__Information provided__:
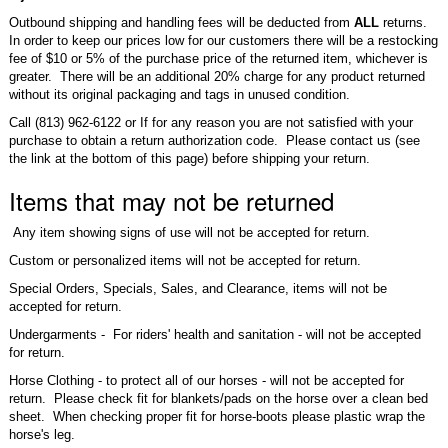
Outbound shipping and handling fees will be deducted from
ALL
returns.
In order to keep our prices low for our customers there will be a restocking
fee of $10 or 5% of the purchase price of the returned item, whichever is
greater. There will be an additional 20% charge for any product returned
without its original packaging and tags in unused condition.
Call (813) 962-6122 or If for any reason you are not satisfied with your
purchase to obtain a return authorization code. Please contact us (see
the link at the bottom of this page) before shipping your return.
Items that may not be returned
Any item showing signs of use will not be accepted for return.
Custom or personalized items will not be accepted for return.
Special Orders, Specials, Sales, and Clearance, items will not be
accepted for return.
Undergarments - For riders' health and sanitation - will not be accepted
for return.
Horse Clothing - to protect all of our horses - will not be accepted for
return. Please check fit for blankets/pads on the horse over a clean bed
sheet. When checking proper fit for horse-boots please plastic wrap the
horse's leg.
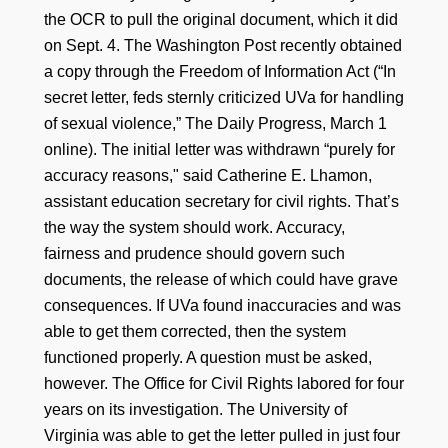
the OCR to pull the original document, which it did
on Sept. 4. The Washington Post recently obtained
a copy through the Freedom of Information Act (“In
secret letter, feds sternly criticized UVa for handling
of sexual violence,” The Daily Progress, March 1
online). The initial letter was withdrawn “purely for
accuracy reasons," said Catherine E. Lhamon,
assistant education secretary for civil rights. That’s
the way the system should work. Accuracy,
fairness and prudence should govern such
documents, the release of which could have grave
consequences. If UVa found inaccuracies and was
able to get them corrected, then the system
functioned properly. A question must be asked,
however. The Office for Civil Rights labored for four
years on its investigation. The University of
Virginia was able to get the letter pulled in just four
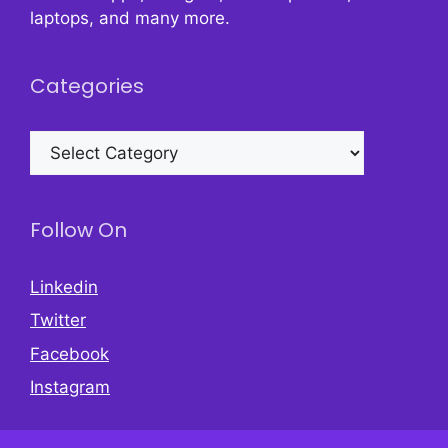
laptops, and many more.
Categories
Categories
Follow On
Linkedin
Twitter
Facebook
Instagram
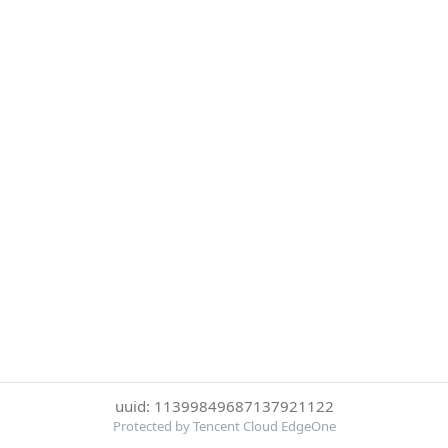
uuid: 11399849687137921122
Protected by Tencent Cloud EdgeOne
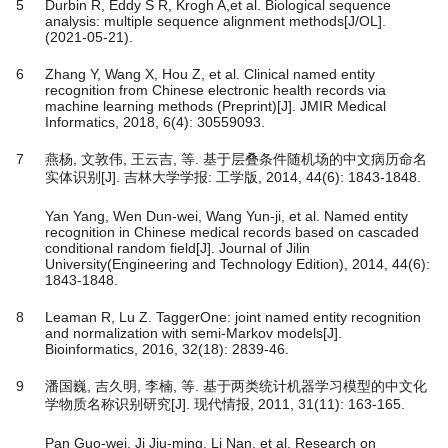
5
Durbin R, Eddy S R, Krogh A,et al. Biological sequence
analysis: multiple sequence alignment methods[J/OL].
(2021-05-21).
6
Zhang Y, Wang X, Hou Z, et al. Clinical named entity
recognition from Chinese electronic health records via
machine learning methods (Preprint)[J]. JMIR Medical
Informatics, 2018, 6(4): 30559093.
7
燕杨, 文敦伟, 王云吉, 等. 基于层叠条件随机场的中文病历命名
实体识别[J]. 吉林大学学报: 工学版, 2014, 44(6): 1843-1848.
Yan Yang, Wen Dun-wei, Wang Yun-ji, et al. Named entity
recognition in Chinese medical records based on cascaded
conditional random field[J]. Journal of Jilin
University(Engineering and Technology Edition), 2014, 44(6):
1843-1848.
8
Leaman R, Lu Z. TaggerOne: joint named entity recognition
and normalization with semi-Markov models[J].
Bioinformatics, 2016, 32(18): 2839-46.
9
潘国巍, 吉久明, 李楠, 等. 基于两类统计机器学习模型的中文化
学物质名称识别研究[J]. 现代情报, 2011, 31(11): 163-165.
Pan Guo-wei, Ji Jiu-ming, Li Nan, et al. Research on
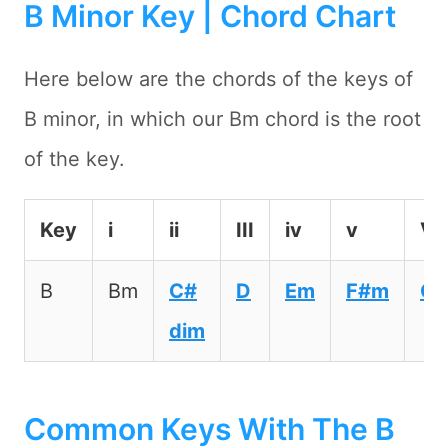
B Minor Key | Chord Chart
Here below are the chords of the keys of
B minor, in which our Bm chord is the root
of the key.
Key
i
ii
III
iv
v
VI
B
Bm
C#
D
Em
F#m
G
dim
Common Keys With The B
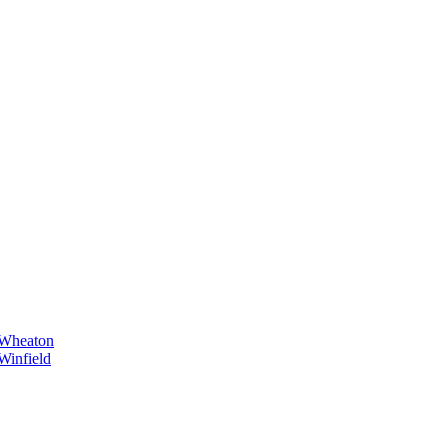
Wheaton
Winfield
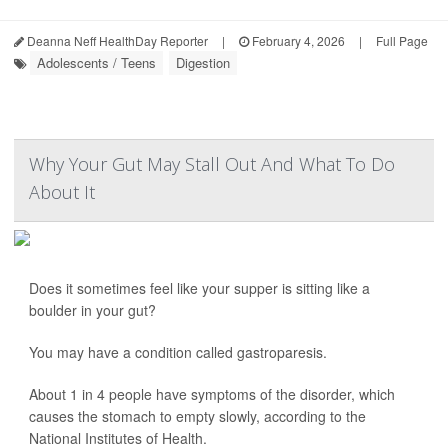
Deanna Neff HealthDay Reporter
|
February 4, 2026
|
Full Page
Adolescents / Teens
Digestion
Why Your Gut May Stall Out And What To Do
About It
Does it sometimes feel like your supper is sitting like a
boulder in your gut?
You may have a condition called gastroparesis.
About 1 in 4 people have symptoms of the disorder, which
causes the stomach to empty slowly, according to the
National Institutes of Health.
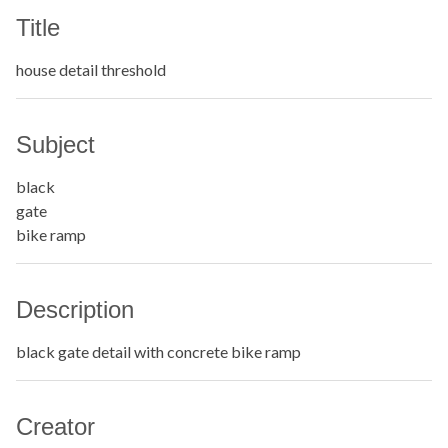
Title
house detail threshold
Subject
black
gate
bike ramp
Description
black gate detail with concrete bike ramp
Creator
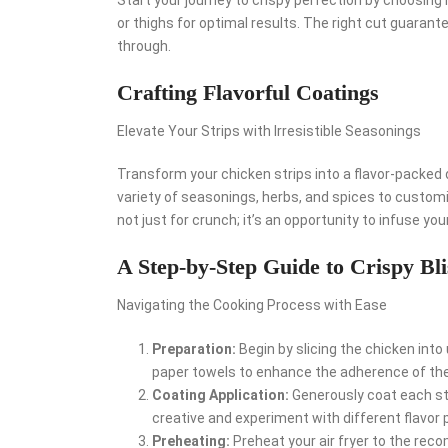
or thighs for optimal results. The right cut guarant
through.
Crafting Flavorful Coatings
Elevate Your Strips with Irresistible Seasonings
Transform your chicken strips into a flavor-packed d
variety of seasonings, herbs, and spices to custom
not just for crunch; it’s an opportunity to infuse your
A Step-by-Step Guide to Crispy Bli
Navigating the Cooking Process with Ease
Preparation:
Begin by slicing the chicken into
paper towels to enhance the adherence of the
Coating Application:
Generously coat each str
creative and experiment with different flavor p
Preheating:
Preheat your air fryer to the re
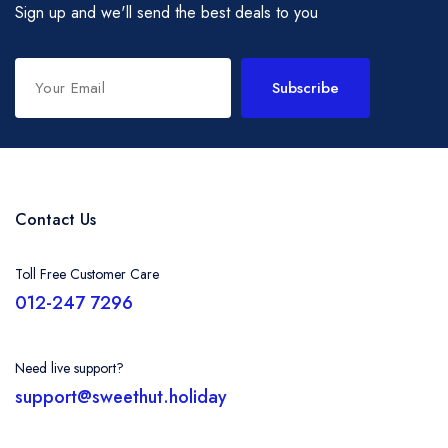
Sign up and we'll send the best deals to you
Subscribe
Contact Us
Toll Free Customer Care
012-247 7296
Need live support?
support@sweethut.holiday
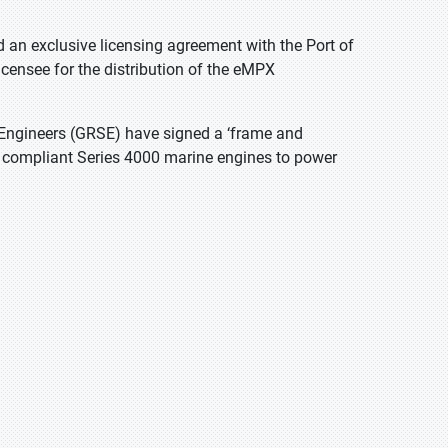
d an exclusive licensing agreement with the Port of
icensee for the distribution of the eMPX
Engineers (GRSE) have signed a ‘frame and
II compliant Series 4000 marine engines to power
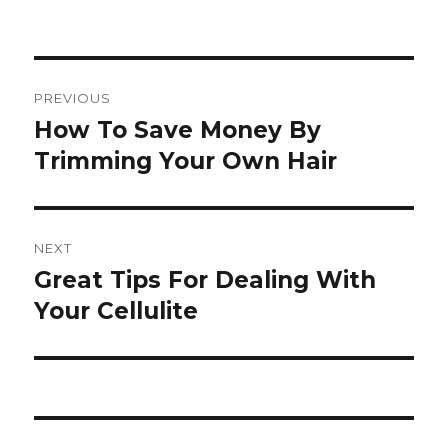
Post
PREVIOUS
navigation
How To Save Money By
Previous
Trimming Your Own Hair
post:
NEXT
Great Tips For Dealing With
Next
Your Cellulite
post:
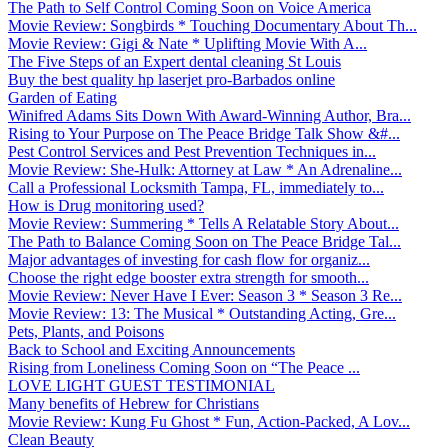
The Path to Self Control Coming Soon on Voice America
Movie Review: Songbirds * Touching Documentary About Th...
Movie Review: Gigi & Nate * Uplifting Movie With A...
The Five Steps of an Expert dental cleaning St Louis
Buy the best quality hp laserjet pro-Barbados online
Garden of Eating
Winifred Adams Sits Down With Award-Winning Author, Bra...
Rising to Your Purpose on The Peace Bridge Talk Show &#...
Pest Control Services and Pest Prevention Techniques in...
Movie Review: She-Hulk: Attorney at Law * An Adrenaline...
Call a Professional Locksmith Tampa, FL, immediately to...
How is Drug monitoring used?
Movie Review: Summering * Tells A Relatable Story About...
The Path to Balance Coming Soon on The Peace Bridge Tal...
Major advantages of investing for cash flow for organiz...
Choose the right edge booster extra strength for smooth...
Movie Review: Never Have I Ever: Season 3 * Season 3 Re...
Movie Review: 13: The Musical * Outstanding Acting, Gre...
Pets, Plants, and Poisons
Back to School and Exciting Announcements
Rising from Loneliness Coming Soon on “The Peace ...
LOVE LIGHT GUEST TESTIMONIAL
Many benefits of Hebrew for Christians
Movie Review: Kung Fu Ghost * Fun, Action-Packed, A Lov...
Clean Beauty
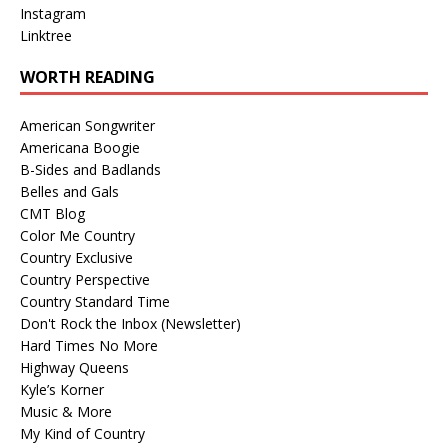
Instagram
Linktree
WORTH READING
American Songwriter
Americana Boogie
B-Sides and Badlands
Belles and Gals
CMT Blog
Color Me Country
Country Exclusive
Country Perspective
Country Standard Time
Don't Rock the Inbox (Newsletter)
Hard Times No More
Highway Queens
Kyle’s Korner
Music & More
My Kind of Country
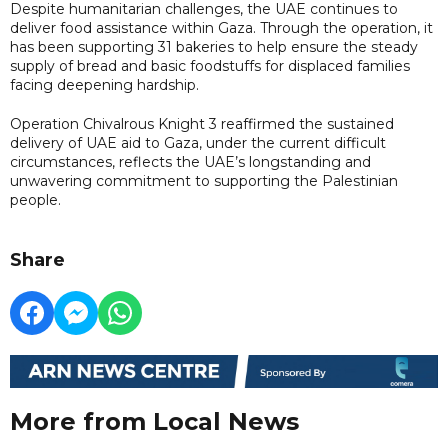
Despite humanitarian challenges, the UAE continues to
deliver food assistance within Gaza. Through the operation, it
has been supporting 31 bakeries to help ensure the steady
supply of bread and basic foodstuffs for displaced families
facing deepening hardship.
Operation Chivalrous Knight 3 reaffirmed the sustained
delivery of UAE aid to Gaza, under the current difficult
circumstances, reflects the UAE’s longstanding and
unwavering commitment to supporting the Palestinian
people.
Share
More from Local News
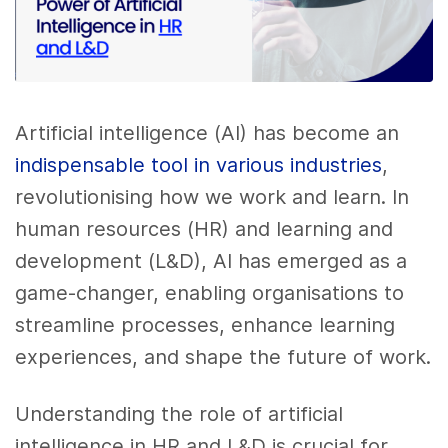
Artificial intelligence (AI) has become an
indispensable tool in various industries
,
revolutionising how we work and learn. In
human resources (HR) and learning and
development (L&D), AI has emerged as a
game-changer, enabling organisations to
streamline processes, enhance learning
experiences, and shape the future of work.
Understanding the role of artificial
intelligence in HR and L&D is crucial for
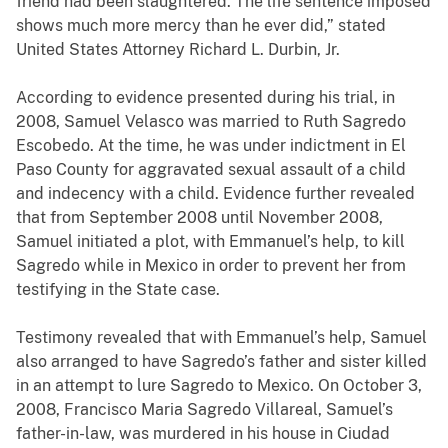
friend had been slaughtered. The life sentence imposed
shows much more mercy than he ever did,” stated
United States Attorney Richard L. Durbin, Jr.
According to evidence presented during his trial, in
2008, Samuel Velasco was married to Ruth Sagredo
Escobedo. At the time, he was under indictment in El
Paso County for aggravated sexual assault of a child
and indecency with a child. Evidence further revealed
that from September 2008 until November 2008,
Samuel initiated a plot, with Emmanuel’s help, to kill
Sagredo while in Mexico in order to prevent her from
testifying in the State case.
Testimony revealed that with Emmanuel’s help, Samuel
also arranged to have Sagredo’s father and sister killed
in an attempt to lure Sagredo to Mexico. On October 3,
2008, Francisco Maria Sagredo Villareal, Samuel’s
father-in-law, was murdered in his house in Ciudad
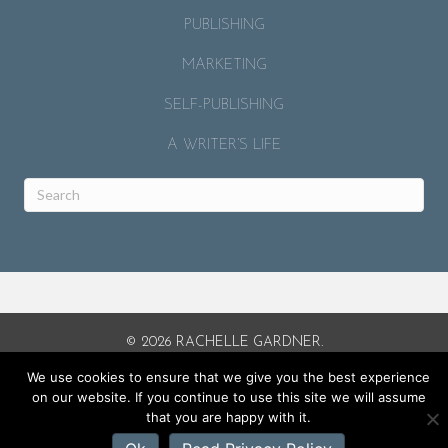
PUBLISHING
MARKETING
SELF-PUBLISHING
A WRITER’S LIFE
© 2026 RACHELLE GARDNER.
SITE BY
MICAH J. MURRAY
.
We use cookies to ensure that we give you the best experience
on our website. If you continue to use this site we will assume
that you are happy with it.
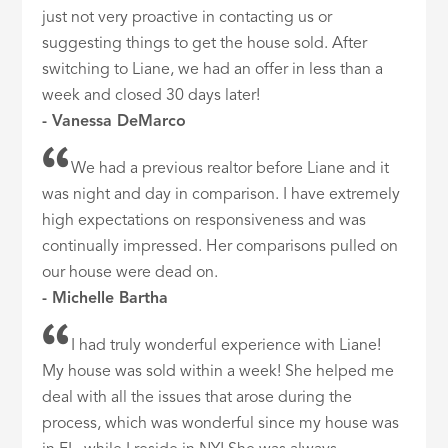
just not very proactive in contacting us or
suggesting things to get the house sold. After
switching to Liane, we had an offer in less than a
week and closed 30 days later!
- Vanessa DeMarco
We had a previous realtor before Liane and it
was night and day in comparison. I have extremely
high expectations on responsiveness and was
continually impressed. Her comparisons pulled on
our house were dead on.
- Michelle Bartha
I had truly wonderful experience with Liane!
My house was sold within a week! She helped me
deal with all the issues that arose during the
process, which was wonderful since my house was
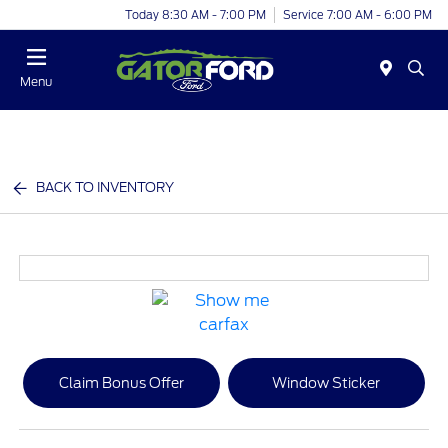
Today 8:30 AM - 7:00 PM
Service 7:00 AM - 6:00 PM
Menu
BACK TO INVENTORY
Claim Bonus Offer
Window Sticker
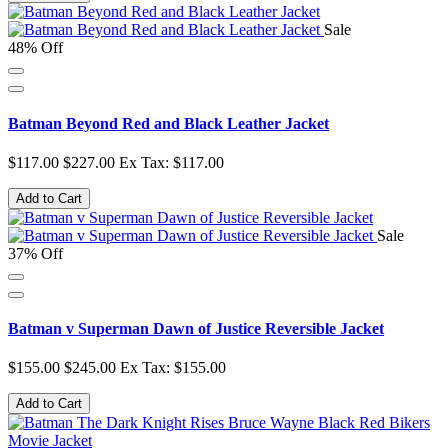
Sale
48% Off
Batman Beyond Red and Black Leather Jacket
$117.00
$227.00
Ex Tax: $117.00
Add to Cart
Sale
37% Off
Batman v Superman Dawn of Justice Reversible Jacket
$155.00
$245.00
Ex Tax: $155.00
Add to Cart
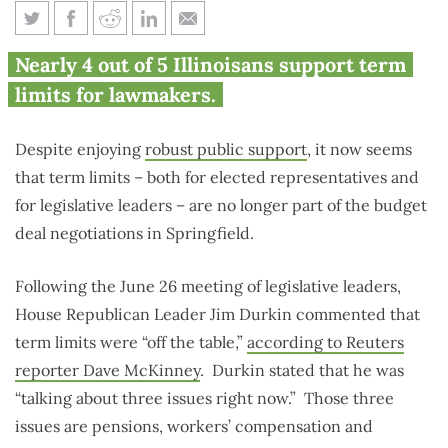
Term limits seemingly off the
Nearly 4 out of 5 Illinoisans support term
table in Illinois budget
limits for lawmakers.
negotiations
Despite enjoying
robust public support
, it now seems
that term limits – both for elected representatives and
for legislative leaders – are no longer part of the budget
deal negotiations in Springfield.
Following the June 26 meeting of legislative leaders,
House Republican Leader Jim Durkin commented that
term limits were “off the table,”
according to Reuters
reporter Dave McKinney
. Durkin stated that he was
“talking about three issues right now.” Those three
issues are pensions, workers’ compensation and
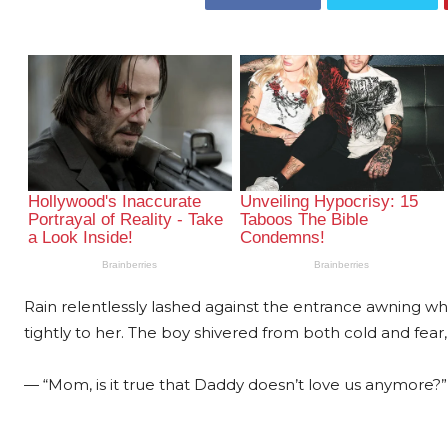
Rain relentlessly lashed against the entrance awning whil
tightly to her. The boy shivered from both cold and fear, 
— “Mom, is it true that Daddy doesn’t love us anymore?”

__Exercise instructions__:
Copy whichever lines of the records above contain the word "ramp".

__Output__:
bike ramp
black gate detail with concrete bike ramp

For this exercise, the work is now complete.